━━━ DATA EXCERPTS ━━━
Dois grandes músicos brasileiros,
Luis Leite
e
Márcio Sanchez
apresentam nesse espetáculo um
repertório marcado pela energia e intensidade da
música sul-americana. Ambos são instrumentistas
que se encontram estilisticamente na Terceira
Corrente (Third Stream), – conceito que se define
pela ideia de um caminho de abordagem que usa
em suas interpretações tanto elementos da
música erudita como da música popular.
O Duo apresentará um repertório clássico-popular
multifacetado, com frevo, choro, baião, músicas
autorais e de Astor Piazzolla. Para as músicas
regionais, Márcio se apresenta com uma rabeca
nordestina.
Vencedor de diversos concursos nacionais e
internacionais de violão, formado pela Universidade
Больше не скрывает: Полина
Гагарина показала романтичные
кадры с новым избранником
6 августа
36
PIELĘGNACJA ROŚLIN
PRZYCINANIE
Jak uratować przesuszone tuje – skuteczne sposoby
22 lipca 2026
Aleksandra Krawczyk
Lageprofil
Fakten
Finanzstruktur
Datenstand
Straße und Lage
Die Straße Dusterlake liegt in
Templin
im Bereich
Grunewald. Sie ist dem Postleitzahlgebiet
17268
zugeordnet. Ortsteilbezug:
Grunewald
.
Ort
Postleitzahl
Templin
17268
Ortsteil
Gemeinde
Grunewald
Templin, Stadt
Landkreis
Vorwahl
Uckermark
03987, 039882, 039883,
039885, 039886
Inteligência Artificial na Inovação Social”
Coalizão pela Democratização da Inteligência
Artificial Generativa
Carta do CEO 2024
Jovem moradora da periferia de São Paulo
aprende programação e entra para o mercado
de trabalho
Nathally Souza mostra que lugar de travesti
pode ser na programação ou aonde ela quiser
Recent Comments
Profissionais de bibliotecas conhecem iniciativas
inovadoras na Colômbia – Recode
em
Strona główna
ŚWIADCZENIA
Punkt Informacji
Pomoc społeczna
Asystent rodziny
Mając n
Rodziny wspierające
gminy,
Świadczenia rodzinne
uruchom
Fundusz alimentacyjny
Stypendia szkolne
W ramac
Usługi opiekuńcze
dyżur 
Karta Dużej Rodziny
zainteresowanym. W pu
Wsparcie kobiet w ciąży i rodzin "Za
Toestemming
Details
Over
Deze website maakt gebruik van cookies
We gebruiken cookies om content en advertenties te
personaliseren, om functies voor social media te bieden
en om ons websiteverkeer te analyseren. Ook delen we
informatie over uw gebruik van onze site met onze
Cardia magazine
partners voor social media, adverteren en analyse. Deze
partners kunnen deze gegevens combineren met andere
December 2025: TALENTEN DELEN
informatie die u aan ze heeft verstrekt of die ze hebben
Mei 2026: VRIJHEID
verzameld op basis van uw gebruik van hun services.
━━━
Rewrite all of the records above, changing each "Grunewald" to "Grünewald" and leaving everything else as it is.

- _EXERCISE OUTPUT_
Dois grandes músicos brasileiros,
Luis Leite
e
Márcio Sanchez
apresentam nesse espetáculo um
repertório marcado pela energia e intensidade da
música sul-americana. Ambos são instrumentistas
que se encontram estilisticamente na Terceira
Corrente (Third Stream), – conceito que se define
pela ideia de um caminho de abordagem que usa
em suas interpretações tanto elementos da
música erudita como da música popular.
O Duo apresentará um repertório clássico-popular
multifacetado, com frevo, choro, baião, músicas
autorais e de Astor Piazzolla. Para as músicas
regionais, Márcio se apresenta com uma rabeca
nordestina.
Vencedor de diversos concursos nacionais e
internacionais de violão, formado pela Universidade
Больше не скрывает: Полина
Гагарина показала романтичные
кадры с новым избранником
6 августа
36
PIELĘGNACJA ROŚLIN
PRZYCINANIE
Jak uratować przesuszone tuje – skuteczne sposoby
22 lipca 2026
Aleksandra Krawczyk
Lageprofil
Fakten
Finanzstruktur
Datenstand
Straße und Lage
Die Straße Dusterlake liegt in
Templin
im Bereich
Grünewald. Sie ist dem Postleitzahlgebiet
17268
zugeordnet. Ortsteilbezug:
Grünewald
.
Ort
Postleitzahl
Templin
17268
Ortsteil
Gemeinde
Grünewald
Templin, Stadt
Landkreis
Vorwahl
Uckermark
03987, 039882, 039883,
039885, 039886
Inteligência Artificial na Inovação Social”
Coalizão pela Democratização da Inteligência
Artificial Generativa
Carta do CEO 2024
Jovem moradora da periferia de São Paulo
aprende programação e entra para o mercado
de trabalho
Nathally Souza mostra que lugar de travesti
pode ser na programação ou aonde ela quiser
Recent Comments
Profissionais de bibliotecas conhecem iniciativas
inovadoras na Colômbia – Recode
em
Strona główna
ŚWIADCZENIA
Punkt Informacji
Pomoc społeczna
Asystent rodziny
Mając n
Rodziny wspierające
gminy,
Świadczenia rodzinne
uruchom
Fundusz alimentacyjny
Stypendia szkolne
W ramac
Usługi opiekuńcze
dyżur 
Karta Dużej Rodziny
zainteresowanym. W pu
Wsparcie kobiet w ciąży i rodzin "Za
Toestemming
Details
Over
Deze website maakt gebruik van cookies
We gebruiken cookies om content en advertenties te
personaliseren, om functies voor social media te bieden
en om ons websiteverkeer te analyseren. Ook delen we
informatie over uw gebruik van onze site met onze
Cardia magazine
partners voor social media, adverteren en analyse. Deze
partners kunnen deze gegevens combineren met andere
December 2025: TALENTEN DELEN
informatie die u aan ze heeft verstrekt of die ze hebben
Mei 2026: VRIJHEID
verzameld op basis van uw gebruik van hun services.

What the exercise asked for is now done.